Burundi: l'ONU veut des enquêtes sur les abus présumés des droits de l'Homme

Manifestation du 14 mai 2016 à Bujumbura.
Manifestation du 14 mai 2016 à Bujumbura. - © STR - AFP

Les allégations d'abus des droits de l'Homme au Burundi, notamment des fosses communes, doivent faire l'objet d'investigations. Le Comité de l'ONU contre la torture a lancé vendredi à Genève un appel en ce sens aux autorités burundaises qui avaient suspendu leur dialogue avec lui.

348 exécutions extrajudiciaires en un an

Le Comité se dit "particulièrement troublée" par le chiffre de 348 exécutions extrajudiciaires perpétrées en un an depuis le début des violences liées au processus électoral. Ces données avaient été dévoilées récemment par le Haut Commissariat de l'ONU aux droits de l'Homme.

La présence de neuf fosses communes présumées inquiète également le Comité. Il demande au gouvernement burundais "de mettre en oeuvre sans délai les moyens nécessaires afin de localiser, préserver et mettre en surveillance" ces sites.

Une commission d'enquête indépendante devra ensuite identifier les cadavres si les allégations se vérifient. Autre demande, les familles des victimes doivent pouvoir participer comme partie civile et obtenir des réparations adaptées.

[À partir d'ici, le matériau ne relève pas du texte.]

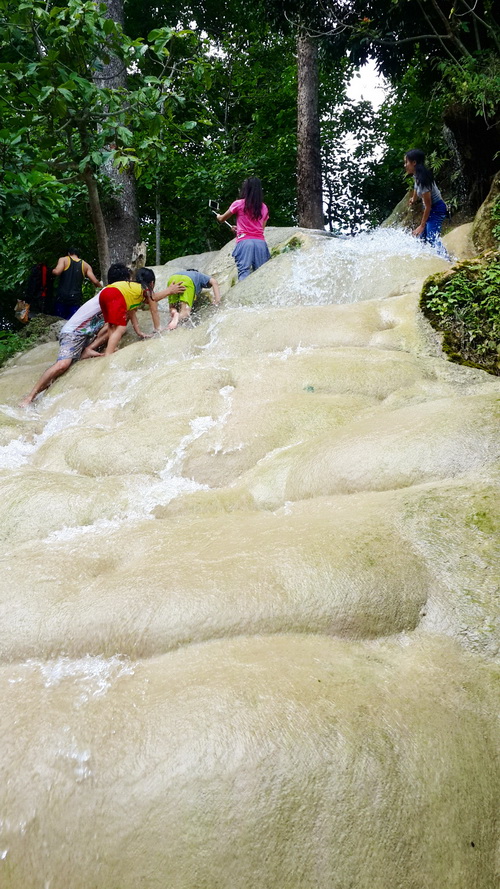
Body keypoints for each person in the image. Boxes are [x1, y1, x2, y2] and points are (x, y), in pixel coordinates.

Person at [19, 262, 127, 407]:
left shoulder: (115, 294)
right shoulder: (109, 293)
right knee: (63, 365)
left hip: (87, 334)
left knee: (117, 325)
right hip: (73, 332)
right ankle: (30, 397)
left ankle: (87, 350)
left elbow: (114, 323)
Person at [99, 267, 186, 355]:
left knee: (112, 325)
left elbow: (132, 313)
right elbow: (154, 307)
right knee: (121, 327)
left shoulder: (132, 289)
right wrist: (158, 329)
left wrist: (139, 332)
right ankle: (108, 354)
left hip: (104, 293)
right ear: (152, 283)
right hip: (115, 294)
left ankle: (112, 348)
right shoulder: (146, 288)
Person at [216, 177, 270, 280]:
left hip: (245, 242)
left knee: (244, 272)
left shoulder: (239, 203)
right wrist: (239, 228)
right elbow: (260, 229)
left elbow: (222, 219)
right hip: (260, 243)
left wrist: (218, 216)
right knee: (261, 275)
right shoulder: (264, 207)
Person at [404, 149, 448, 255]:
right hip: (431, 209)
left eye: (406, 162)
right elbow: (415, 186)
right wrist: (413, 199)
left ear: (414, 163)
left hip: (437, 209)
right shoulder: (417, 175)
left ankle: (447, 261)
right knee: (421, 239)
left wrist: (422, 225)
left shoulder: (423, 180)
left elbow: (428, 206)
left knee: (432, 238)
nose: (405, 165)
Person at [52, 248, 102, 319]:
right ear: (78, 255)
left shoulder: (63, 259)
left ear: (69, 253)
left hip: (62, 296)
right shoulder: (86, 265)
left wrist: (51, 271)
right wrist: (102, 289)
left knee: (58, 320)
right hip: (75, 298)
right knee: (71, 321)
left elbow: (57, 272)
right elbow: (95, 281)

Le Comité souhaite aussi des investigations sur plus de 30 disparitions forcées, un usage excessif de la force et plus de 650 actes de torture. Il demande la fermeture de centres de détention qui ne sont pas reconnus officiellement. Enfin, il exige l'accès aux prisons et aux commissariats pour tous les observateurs dépêchés par le Haut Commissariat, le Conseil des droits de l'Homme et l'Union africaine (UA).

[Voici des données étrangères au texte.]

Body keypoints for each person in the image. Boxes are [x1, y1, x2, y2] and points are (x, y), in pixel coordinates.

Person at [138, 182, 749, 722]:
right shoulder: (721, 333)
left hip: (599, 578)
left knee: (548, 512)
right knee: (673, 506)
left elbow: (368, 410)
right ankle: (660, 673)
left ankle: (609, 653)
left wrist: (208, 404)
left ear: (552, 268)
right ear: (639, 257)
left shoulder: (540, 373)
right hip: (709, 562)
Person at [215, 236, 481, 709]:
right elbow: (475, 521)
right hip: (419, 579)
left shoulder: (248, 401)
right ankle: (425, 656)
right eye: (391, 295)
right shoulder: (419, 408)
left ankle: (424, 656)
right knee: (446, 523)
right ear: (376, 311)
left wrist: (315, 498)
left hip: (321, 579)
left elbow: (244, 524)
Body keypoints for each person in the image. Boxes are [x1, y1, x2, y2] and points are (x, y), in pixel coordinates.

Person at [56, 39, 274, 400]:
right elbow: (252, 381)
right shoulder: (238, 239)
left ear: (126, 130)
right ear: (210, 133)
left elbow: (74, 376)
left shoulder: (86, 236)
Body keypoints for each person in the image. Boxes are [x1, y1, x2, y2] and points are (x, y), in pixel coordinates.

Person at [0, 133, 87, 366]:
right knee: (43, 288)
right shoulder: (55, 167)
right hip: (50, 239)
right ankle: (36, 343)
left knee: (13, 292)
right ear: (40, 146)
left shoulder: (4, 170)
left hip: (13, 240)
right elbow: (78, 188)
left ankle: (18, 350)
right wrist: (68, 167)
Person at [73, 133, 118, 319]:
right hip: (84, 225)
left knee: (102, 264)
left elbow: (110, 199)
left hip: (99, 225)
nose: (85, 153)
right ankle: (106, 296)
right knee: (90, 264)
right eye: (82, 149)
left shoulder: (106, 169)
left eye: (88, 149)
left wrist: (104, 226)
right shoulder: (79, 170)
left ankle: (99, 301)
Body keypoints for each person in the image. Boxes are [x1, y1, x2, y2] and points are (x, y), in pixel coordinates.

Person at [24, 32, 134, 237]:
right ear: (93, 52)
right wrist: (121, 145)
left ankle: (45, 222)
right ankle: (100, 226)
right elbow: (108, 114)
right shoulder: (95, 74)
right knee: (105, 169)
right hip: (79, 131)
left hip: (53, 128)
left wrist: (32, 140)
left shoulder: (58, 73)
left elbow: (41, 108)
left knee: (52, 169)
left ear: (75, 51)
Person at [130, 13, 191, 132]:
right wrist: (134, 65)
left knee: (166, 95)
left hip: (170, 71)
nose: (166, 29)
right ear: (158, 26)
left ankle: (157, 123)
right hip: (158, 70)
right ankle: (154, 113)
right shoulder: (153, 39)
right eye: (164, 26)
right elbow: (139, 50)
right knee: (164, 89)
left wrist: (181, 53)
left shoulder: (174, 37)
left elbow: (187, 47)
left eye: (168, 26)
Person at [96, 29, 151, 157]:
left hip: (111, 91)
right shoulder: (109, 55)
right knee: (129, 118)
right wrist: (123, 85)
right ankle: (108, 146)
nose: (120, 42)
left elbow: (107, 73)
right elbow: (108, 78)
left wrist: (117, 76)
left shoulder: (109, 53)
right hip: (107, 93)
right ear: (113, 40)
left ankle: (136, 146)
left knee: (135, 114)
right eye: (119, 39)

Des mécanismes nationaux et indépendants de prévention de la torture et de dépôt de plaintes devront aussi être mis en place. Les milices devront être contrôlées par les forces de sécurité et leur participation à des exécutions examinée.

Les personnes responsables d'abus sexuels devront être poursuivies et leurs victimes soutenues. Le Comité appelle aussi le gouvernement burundais à mieux sensibiliser les membres des forces de police à leurs responsabilités liées à la Convention contre la torture.

Cesser toute incitation à la haine et libérer les personnes détenues arbitrairement

Il lui demande encore de protéger les minorités, cesser toute incitation à la haine, libérer les personnes détenues arbitrairement et garantir des procès équitables. Les membres de la société civile doivent par ailleurs pouvoir être défendus.

L'examen spécial du Burundi par le Comité a eu lieu fin juillet, avec deux ans d'avance. Lundi, l'enceinte avait dénoncé les représailles contre quatre avocats burundais, Mes Armel Niyongere, Lambert Nigarura, Dieudonné Bashirahishize et Vitale Nshimirimana, qui avaient coopéré avec lui. Elle demande au gouvernement de les protéger, alors qu'ils sont menacés de radiation.

Les avocats avaient contribué à un rapport d'ONG. Après la publication de ce document, la délégation officielle burundaise avait boycotté le dialogue avec le Comité, une première pour un Etat partie.